Türkiye Ermeni toplumuyla ilgili kararlar alınırken çağdaş insan hak ve özgürlükleri, Avrupa İnsan Hakları Sözleşmesi gibi, bu ilkeler doğrultusunda üretilmiş metinler, kültürlerin, kimliklerin korunması gibi kriterler dikkate alınmalıdır. Nitekim son Anayasa Mahkemesi kararı da bunların altını çizmiş, devletin dinî alanı düzenlemekten kaçınması gerektiğini belirtmiştir. Müteşebbis Heyet bu kararın mantığını takip edebilir. Kararı bu açıdan incelediğim üç yazılık dizi de faydalı olabilir. 
Talimatnamedeki bu hüküm seçme ve seçilme hakkının kısıtlanması manasına gelir. Üstelik, talimatname 23. maddede “Patrik seçimine ilişkin geçmiş uygulamalarda ve geleneklerde olduğu gibi Patrik Kaymakamı, İstanbul Ermeni Patrikhanesine mahsus ve durumları Patrik seçilmeye müsait episkoposların isimlerini gösterir bir liste düzenleyerek…” derken açıkça bir maddi hataya düşüyor, zira ayan beyan ortada ki 20. yüzyılda iki kere yurtdışında görevli olan episkoposlar patrik seçilmiştir.

[Gösterilen kayıtlar]

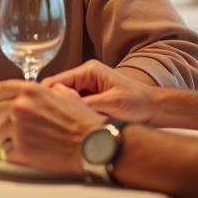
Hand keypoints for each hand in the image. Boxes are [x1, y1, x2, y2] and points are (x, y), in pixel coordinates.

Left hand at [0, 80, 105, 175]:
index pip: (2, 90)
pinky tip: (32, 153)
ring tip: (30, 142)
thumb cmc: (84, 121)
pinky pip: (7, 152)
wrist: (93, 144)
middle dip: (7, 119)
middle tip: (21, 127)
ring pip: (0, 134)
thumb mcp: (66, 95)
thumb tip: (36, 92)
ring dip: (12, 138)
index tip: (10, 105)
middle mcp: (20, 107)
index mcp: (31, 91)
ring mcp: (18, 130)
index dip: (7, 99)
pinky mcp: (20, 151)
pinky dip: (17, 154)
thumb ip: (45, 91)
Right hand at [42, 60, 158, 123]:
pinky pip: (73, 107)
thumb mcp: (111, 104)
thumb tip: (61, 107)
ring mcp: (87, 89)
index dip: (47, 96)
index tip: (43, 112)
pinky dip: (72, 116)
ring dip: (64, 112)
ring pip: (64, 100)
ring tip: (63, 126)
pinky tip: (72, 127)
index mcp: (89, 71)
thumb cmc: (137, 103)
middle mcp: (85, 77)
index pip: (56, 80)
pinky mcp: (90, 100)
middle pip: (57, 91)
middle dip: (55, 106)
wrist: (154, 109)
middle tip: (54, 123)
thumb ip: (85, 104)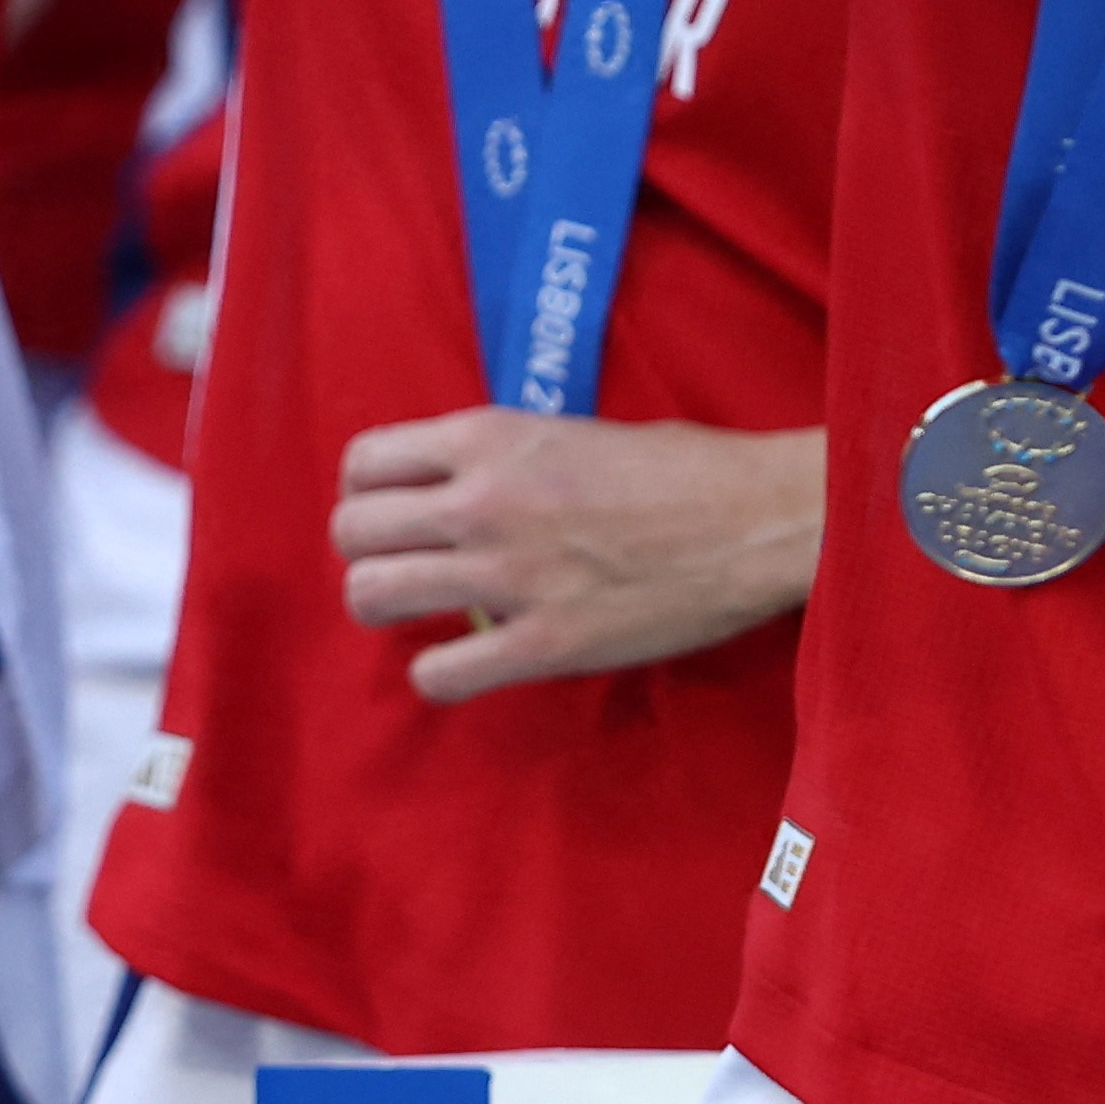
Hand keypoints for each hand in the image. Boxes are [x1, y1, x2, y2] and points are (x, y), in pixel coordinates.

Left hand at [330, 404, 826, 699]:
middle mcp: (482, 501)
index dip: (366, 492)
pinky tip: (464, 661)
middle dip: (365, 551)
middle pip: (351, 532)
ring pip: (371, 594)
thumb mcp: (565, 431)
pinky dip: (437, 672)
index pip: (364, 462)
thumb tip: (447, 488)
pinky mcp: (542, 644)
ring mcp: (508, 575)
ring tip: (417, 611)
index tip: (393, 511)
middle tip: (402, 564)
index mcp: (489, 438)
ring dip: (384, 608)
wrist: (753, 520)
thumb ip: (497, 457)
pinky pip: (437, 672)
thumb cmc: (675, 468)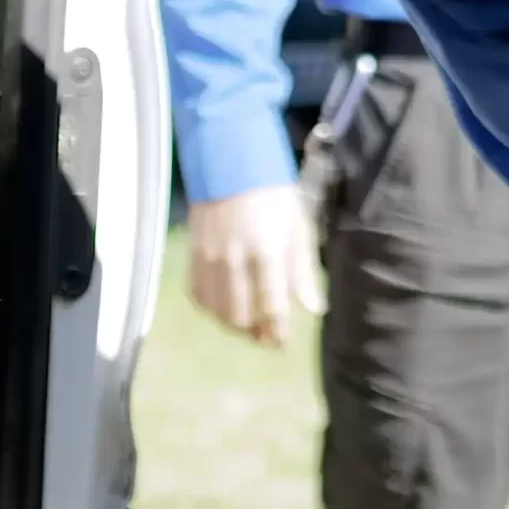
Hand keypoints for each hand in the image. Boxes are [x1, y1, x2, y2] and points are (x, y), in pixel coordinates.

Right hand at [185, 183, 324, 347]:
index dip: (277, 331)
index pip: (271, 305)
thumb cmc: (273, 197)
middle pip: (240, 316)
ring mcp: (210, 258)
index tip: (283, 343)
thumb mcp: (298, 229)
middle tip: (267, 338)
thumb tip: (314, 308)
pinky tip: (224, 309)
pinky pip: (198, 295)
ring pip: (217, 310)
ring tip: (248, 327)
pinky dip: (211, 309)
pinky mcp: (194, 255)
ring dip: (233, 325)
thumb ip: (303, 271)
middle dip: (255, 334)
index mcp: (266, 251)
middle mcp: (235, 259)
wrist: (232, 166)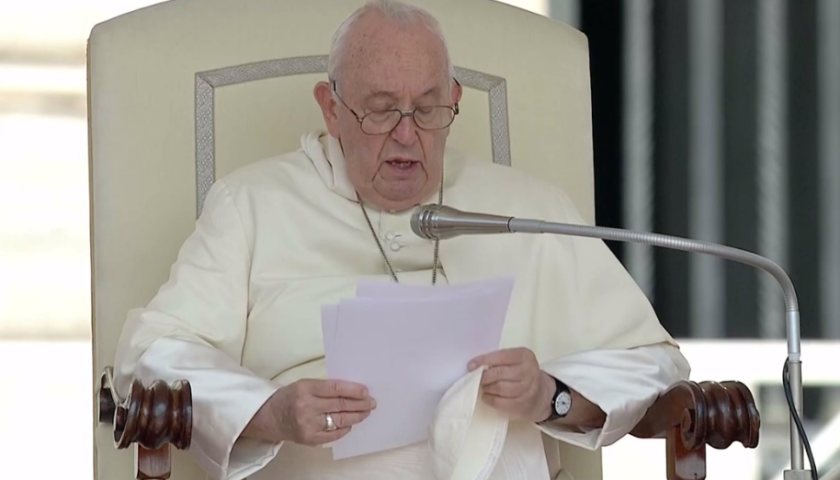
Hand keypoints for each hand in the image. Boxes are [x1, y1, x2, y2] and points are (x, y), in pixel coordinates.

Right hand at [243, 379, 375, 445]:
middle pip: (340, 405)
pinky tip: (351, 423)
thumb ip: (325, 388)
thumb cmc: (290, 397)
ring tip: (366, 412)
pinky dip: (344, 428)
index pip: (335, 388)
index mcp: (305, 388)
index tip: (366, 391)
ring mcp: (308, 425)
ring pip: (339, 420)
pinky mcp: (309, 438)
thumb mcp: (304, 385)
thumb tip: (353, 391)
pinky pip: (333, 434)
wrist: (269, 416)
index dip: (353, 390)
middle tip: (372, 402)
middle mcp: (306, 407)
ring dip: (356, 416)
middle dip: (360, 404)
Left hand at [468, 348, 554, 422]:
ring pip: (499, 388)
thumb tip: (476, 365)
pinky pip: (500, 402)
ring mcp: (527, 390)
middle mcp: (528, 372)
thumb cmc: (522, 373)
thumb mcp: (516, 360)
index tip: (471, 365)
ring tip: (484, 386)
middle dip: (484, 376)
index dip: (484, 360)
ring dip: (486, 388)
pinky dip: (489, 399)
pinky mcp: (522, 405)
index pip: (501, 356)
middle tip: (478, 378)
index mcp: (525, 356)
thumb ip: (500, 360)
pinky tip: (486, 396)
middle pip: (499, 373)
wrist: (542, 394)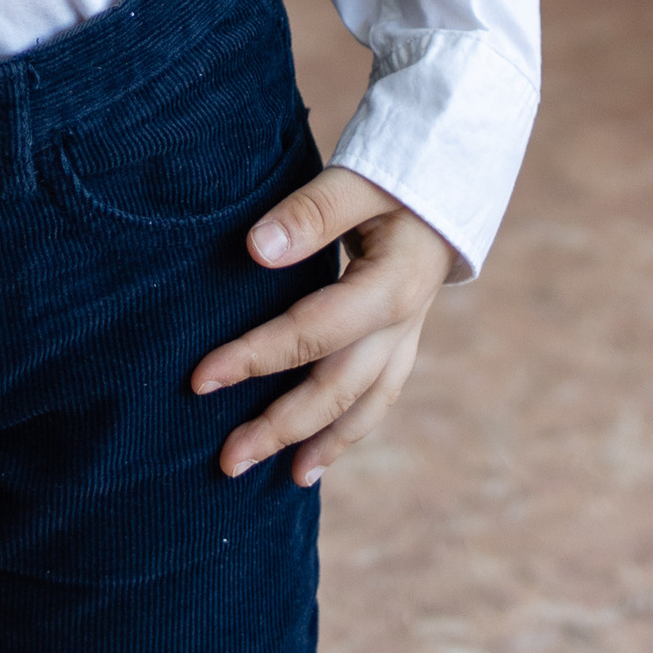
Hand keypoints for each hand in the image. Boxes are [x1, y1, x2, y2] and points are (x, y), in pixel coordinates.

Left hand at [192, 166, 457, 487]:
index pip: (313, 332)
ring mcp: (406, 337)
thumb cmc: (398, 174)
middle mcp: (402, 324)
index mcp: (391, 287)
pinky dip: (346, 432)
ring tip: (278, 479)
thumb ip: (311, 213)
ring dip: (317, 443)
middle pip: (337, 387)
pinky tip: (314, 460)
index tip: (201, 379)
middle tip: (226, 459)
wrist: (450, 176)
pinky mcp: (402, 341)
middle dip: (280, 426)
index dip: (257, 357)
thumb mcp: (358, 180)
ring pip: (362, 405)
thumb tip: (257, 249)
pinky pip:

[İş kalemi 1] Seçilmiş pasaja göre son Anayasa Mahkemesi kararı, devletin hangi alanı düzenlemekten kaçınması gerektiğini belirtmiştir?
[İş kalemi 2] Seçilmiş pasajda talimatnamenin 23. maddesinin neden açıkça bir maddi hataya düştüğü söylendiğini bir ile üç cümle arasında açıklayın.

[Görev çözümü 1] Devletin dinî alanı düzenlemekten kaçınması gerektiğini belirtmiştir.

[Görev çözümü 2] Madde, listeye yalnızca İstanbul Ermeni Patrikhanesine mahsus episkoposların alınmasını geçmiş uygulamalara ve geleneklere dayandırıyor. Oysa 20. yüzyılda iki kere yurtdışında görevli olan episkoposlar patrik seçilmiştir.